7. Stretch a cheesecloth (or paper towel, or piece of linen, etc.) over the mouth of the jar and secure with a rubber band or piece of string. We want to keep flies out but let the air in.
8. Place in a dark, room-temperature space, such as a cabinet.
9. After a week, taste your kombucha. If it’s not tangy enough, give it a day or two more. If it’s to your liking, bottle your brew, leaving a pint or so of kombucha behind to serve as starter tea for the next batch. Anything sturdy with a sealable lid works, but I’m partial to mason jars, flip-top soda bottles, and liquor bottles with screw-on tops.
10. Optional: Add diced fruit to the bottled kombucha.
11. Let the sealed bottles sit at room temperature for a day or two, which will make the brew fizzy.
Chill and enjoy! You may notice the SCOBY has grown atop the brew vessel. If it looks like it’s going to split into two, break the two pancake-shaped colonies apart. Give the second to a friend, compost, or discard it. Only use one SCOBY per vessel.

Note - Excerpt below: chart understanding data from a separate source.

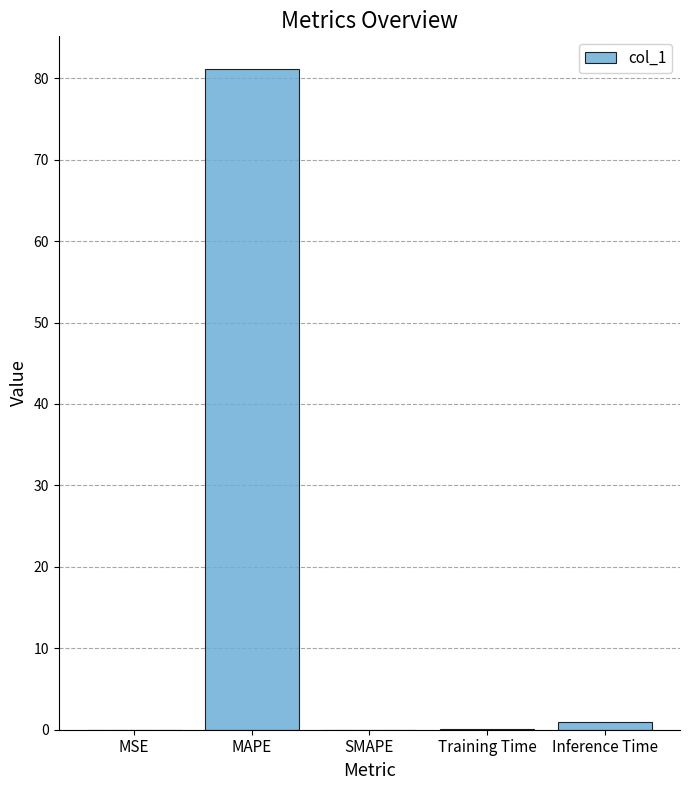

Are the bars grouped side by side (vs. stacked)?

No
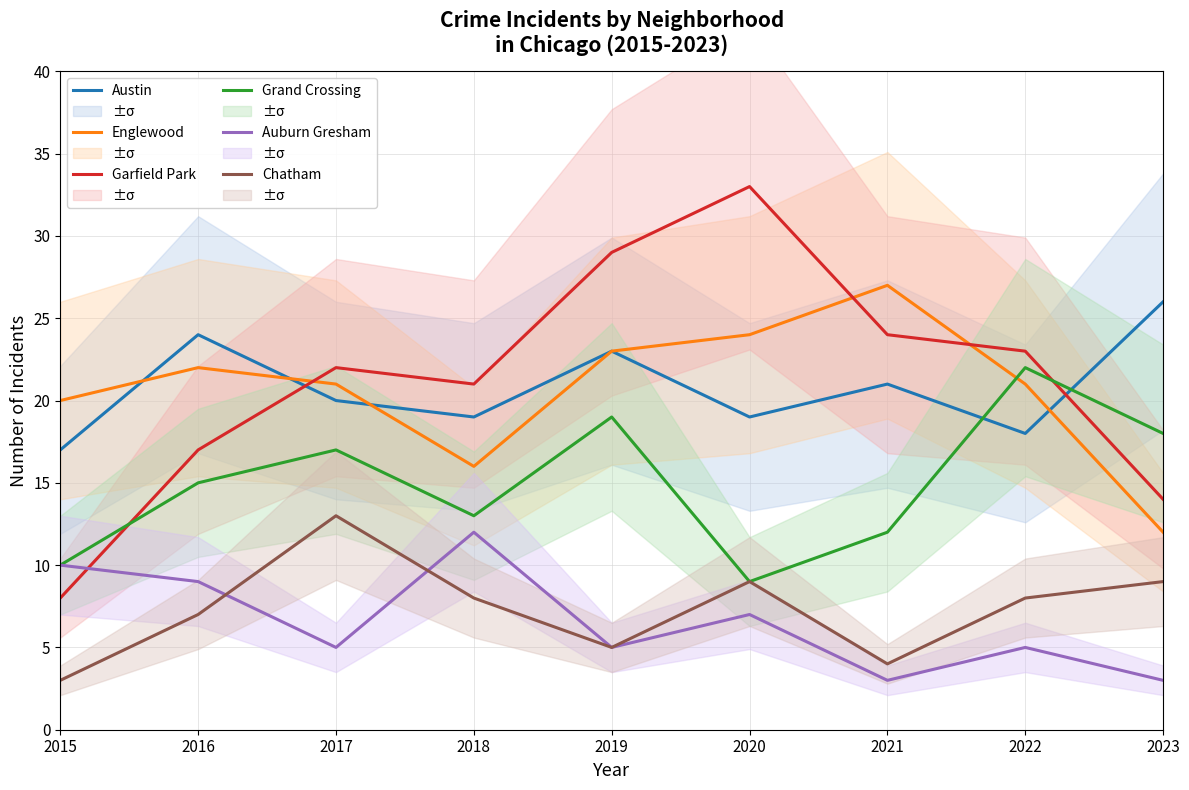

What is the difference between the Austin values at 2016 and 2023?

2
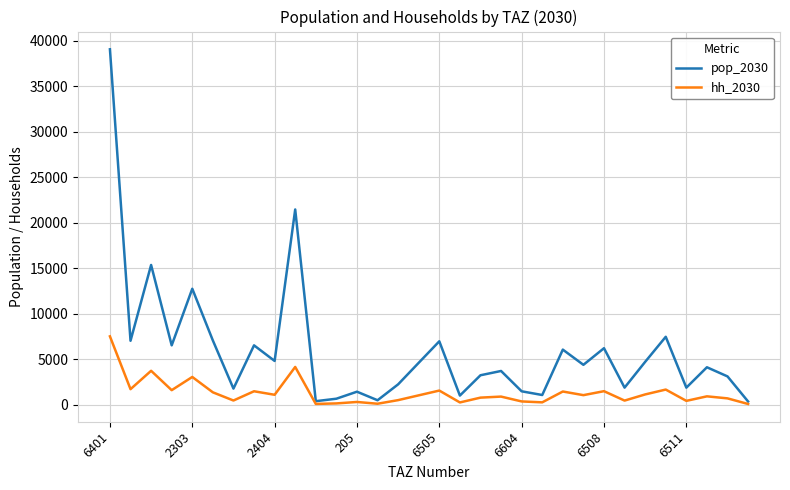

What is the sum of all hh_2030 values?

41505.6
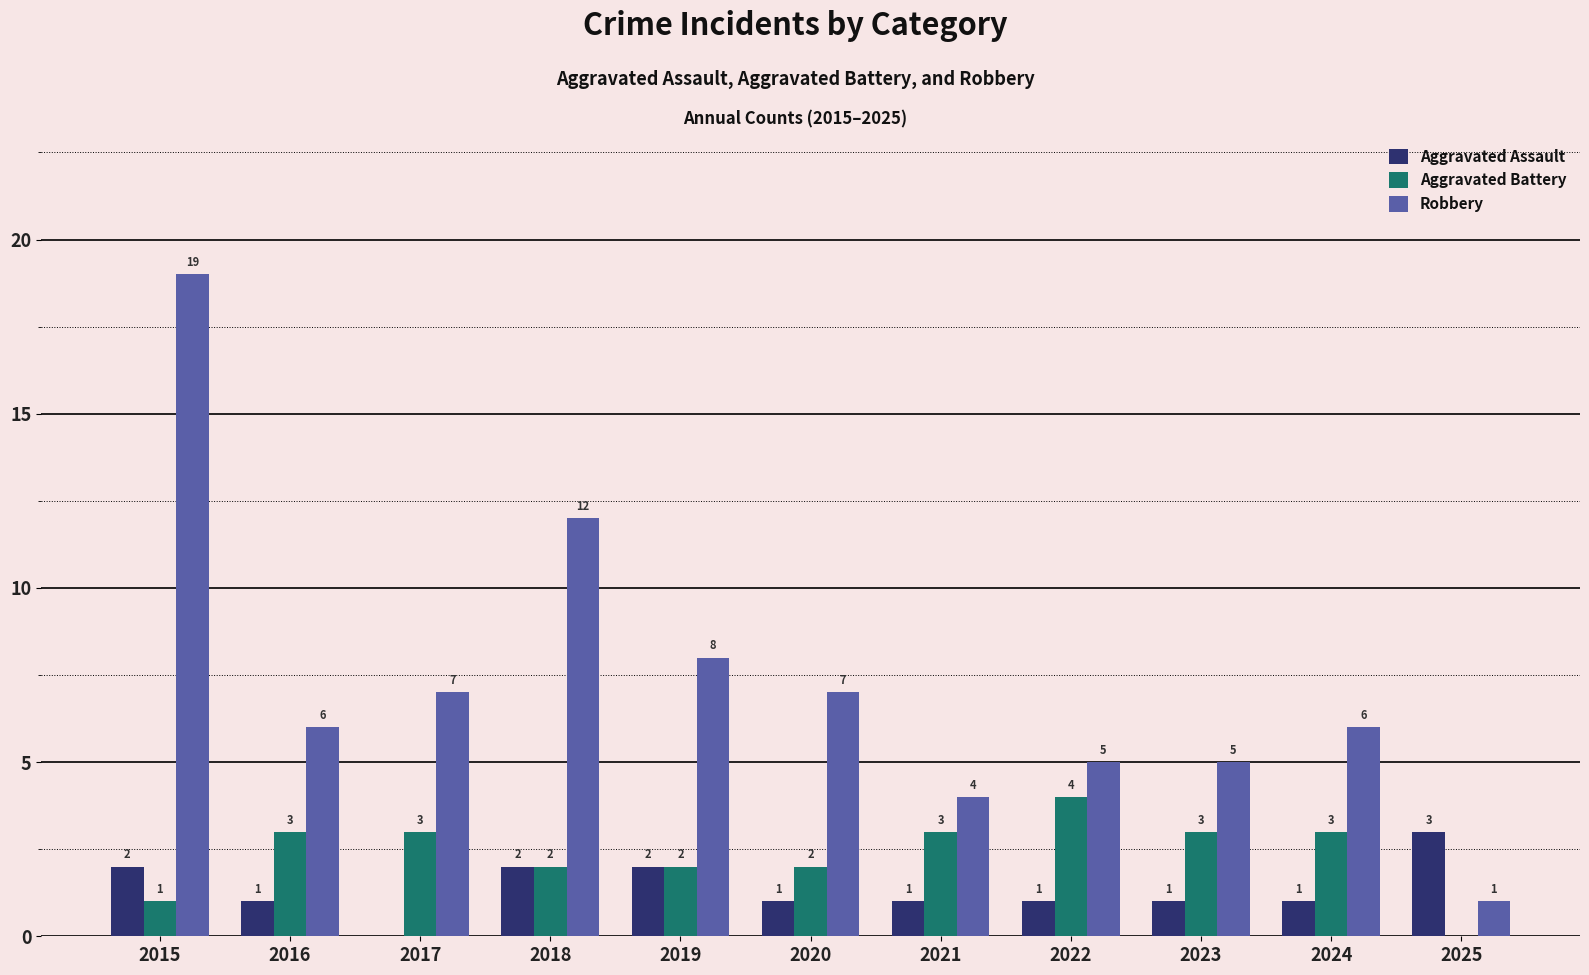

Reading left to right, transcribe all the data shown in this chart.

Aggravated Assault: 2	1	0	2	2	1	1	1	1	1	3
Aggravated Battery: 1	3	3	2	2	2	3	4	3	3	0
Robbery: 19	6	7	12	8	7	4	5	5	6	1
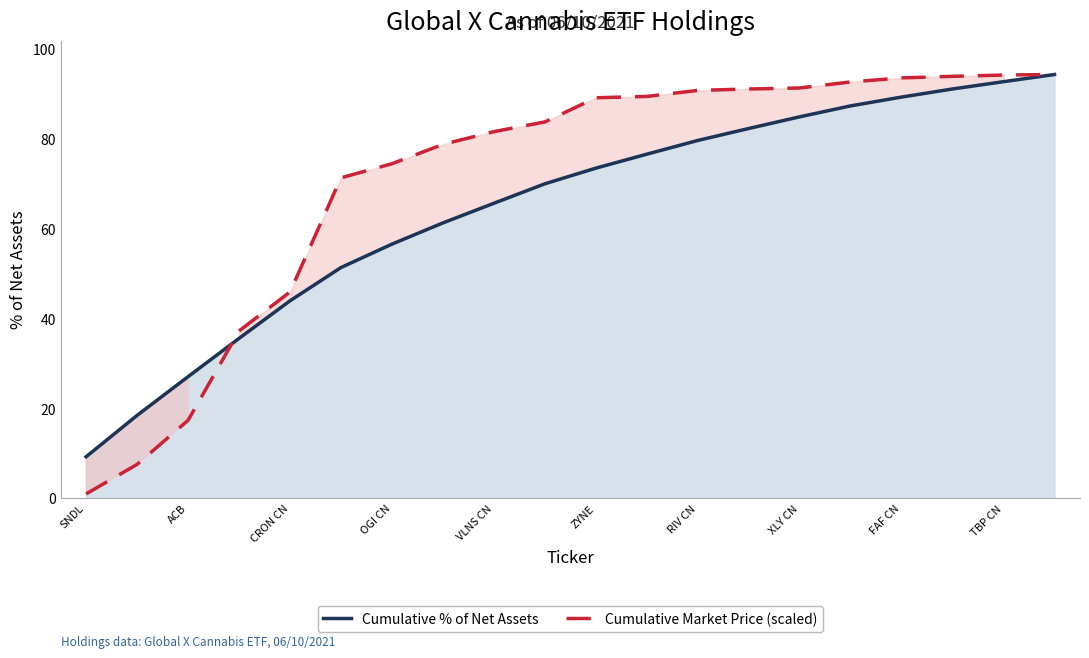

At which category is the sum across all series the highest?

19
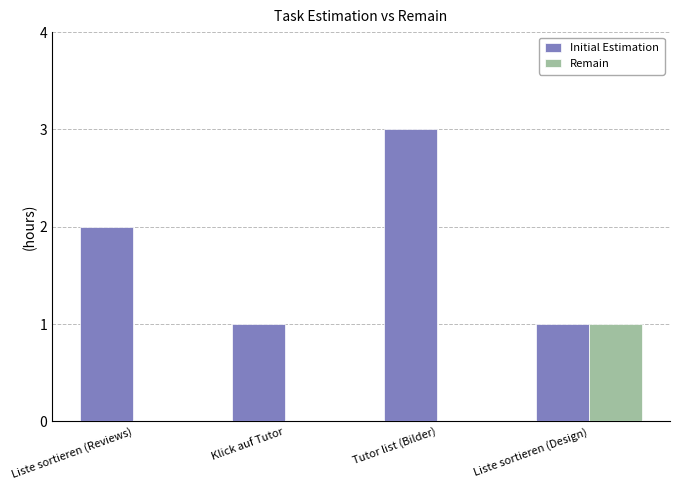

Which label corresponds to the largest value in the chart?

Tutor list (Bilder)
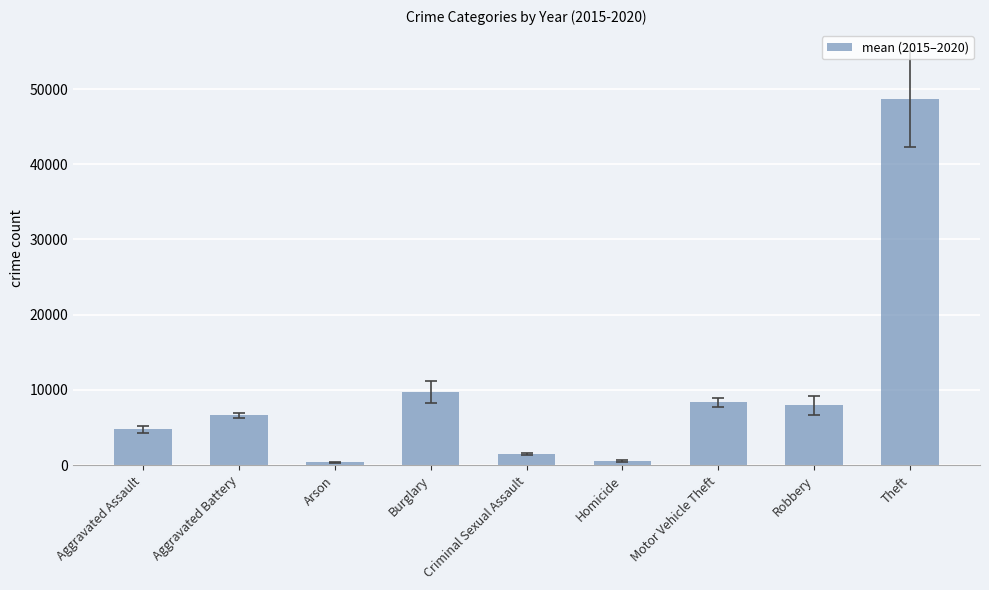

What position from the left is Robbery?

8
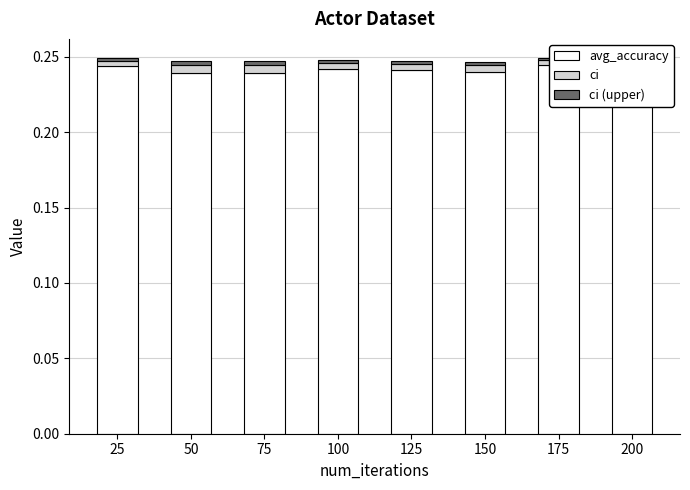

At which category is the sum across all series the highest?

175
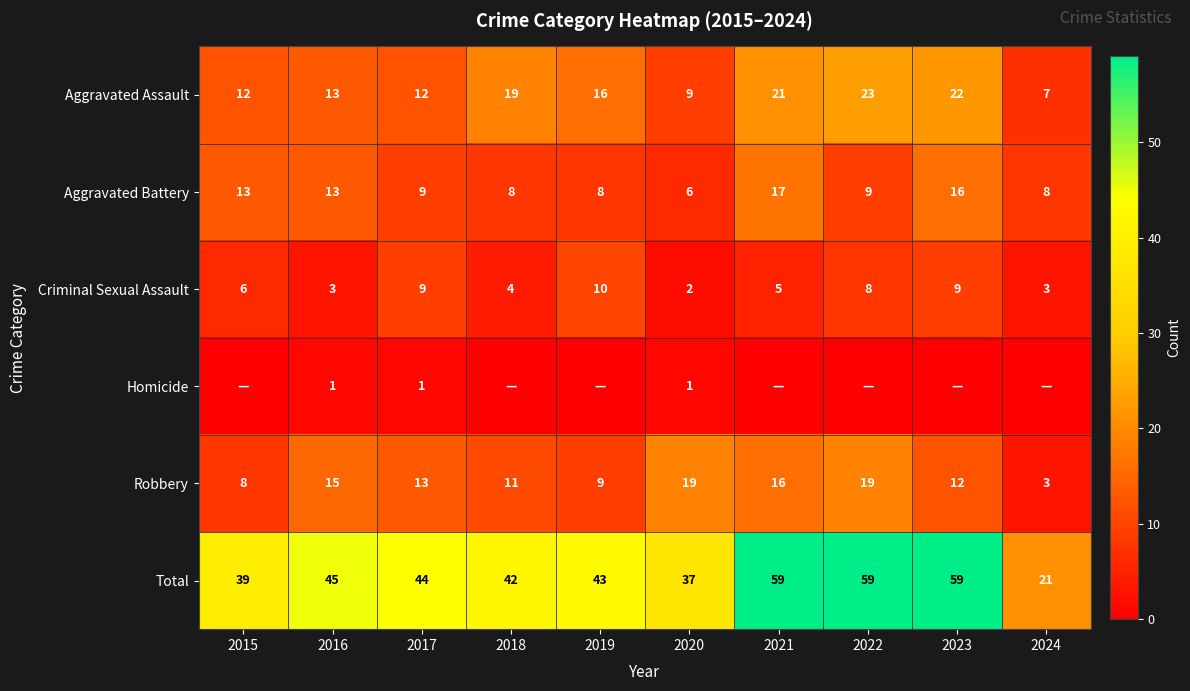

At which category does the chart reach its peak across all series?

2021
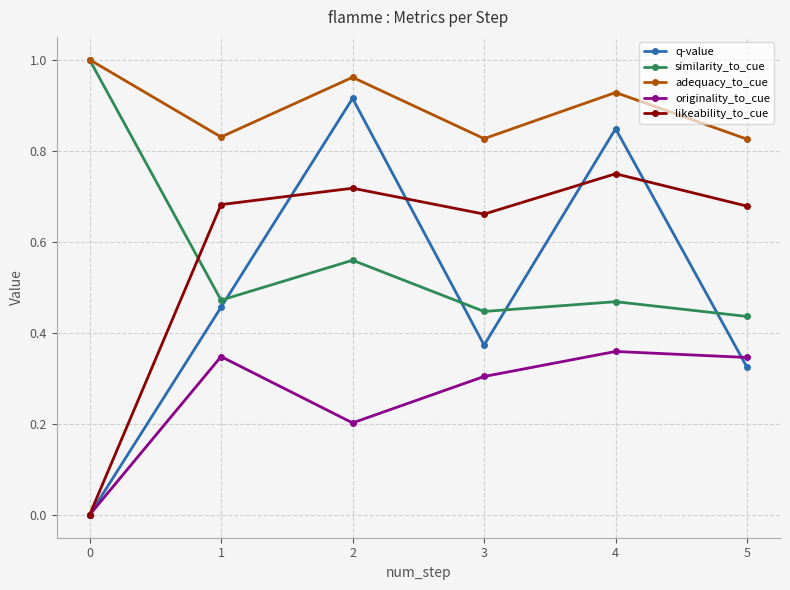

Rank the series at 3 from highest to lowest value.

adequacy_to_cue, likeability_to_cue, similarity_to_cue, q-value, originality_to_cue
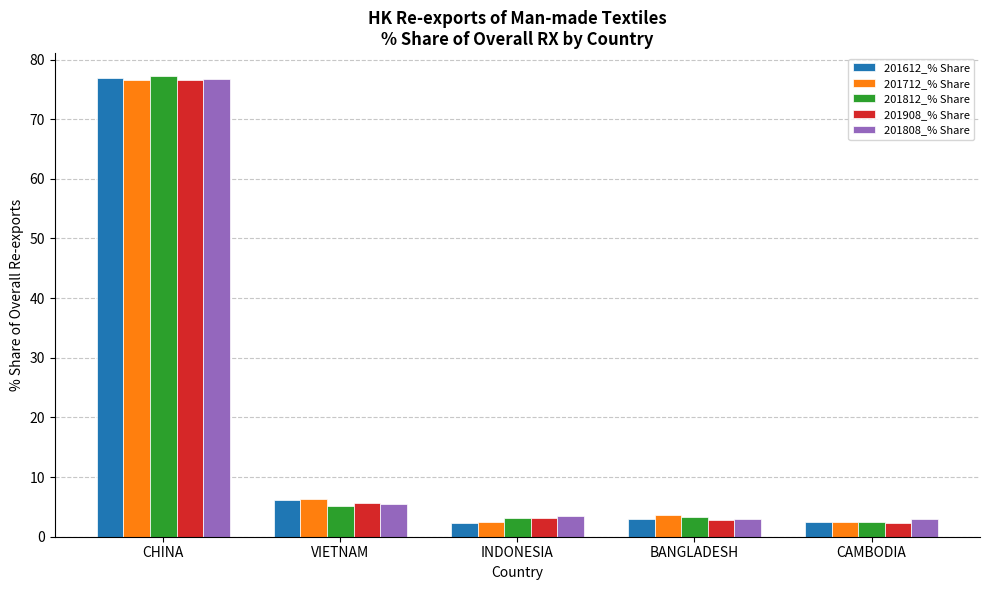

What is the approximate value of 201812_% Share at CAMBODIA?

2.5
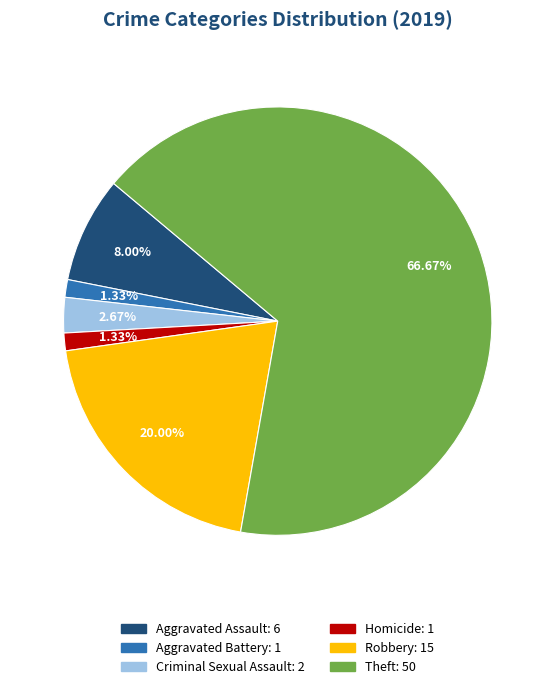

Is there a majority slice in this chart?

Yes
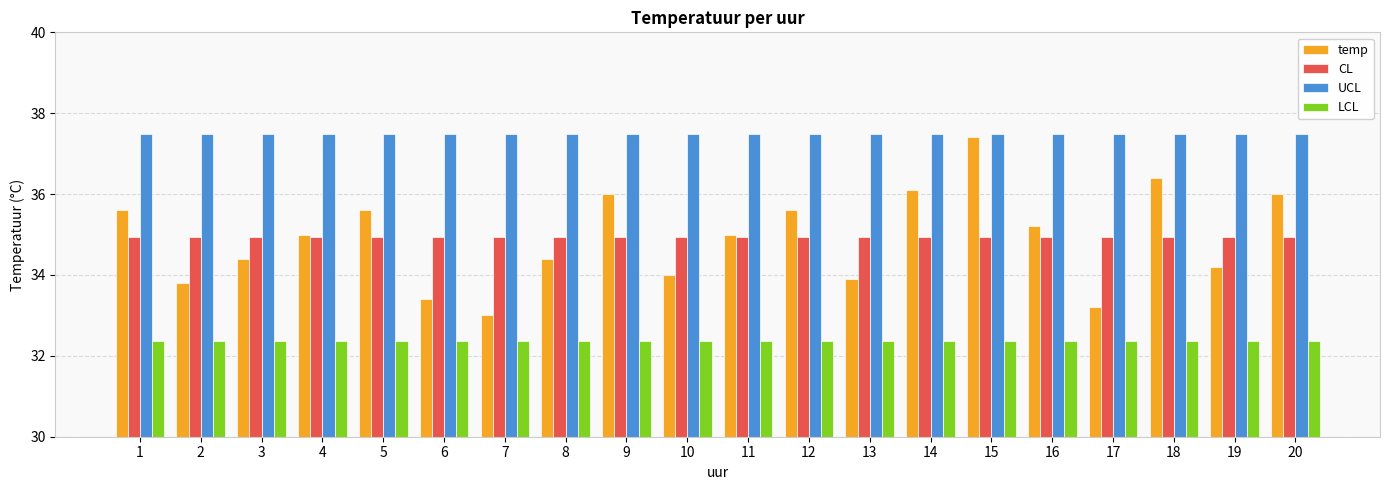

The LCL series shows 32.4 at 18. True or false?

True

Total yield: 7 pints raw kombucha (assuming one is left behind to make another batch) .
Cost in ingredients per batch: $0.67, or under $0.10 per pint. Compare that to the $5 per pint you’ll pay for a bottle of Synergy, GT’s, or other name-brand kombucha, along with the ability to customize a homemade brew and it’s an easy call.
Note: Making kombucha involves fermenting sugar, which leaves the final product with trace amounts of alcohol. You won’t get drunk off this stuff, but if you have a religious, digestive, or allergy-related aversion to booze, you may want to steer clear.
If at any point in the fermentation process you notice mold or off smells, take caution. Don’t drink stuff that looks or smells funky.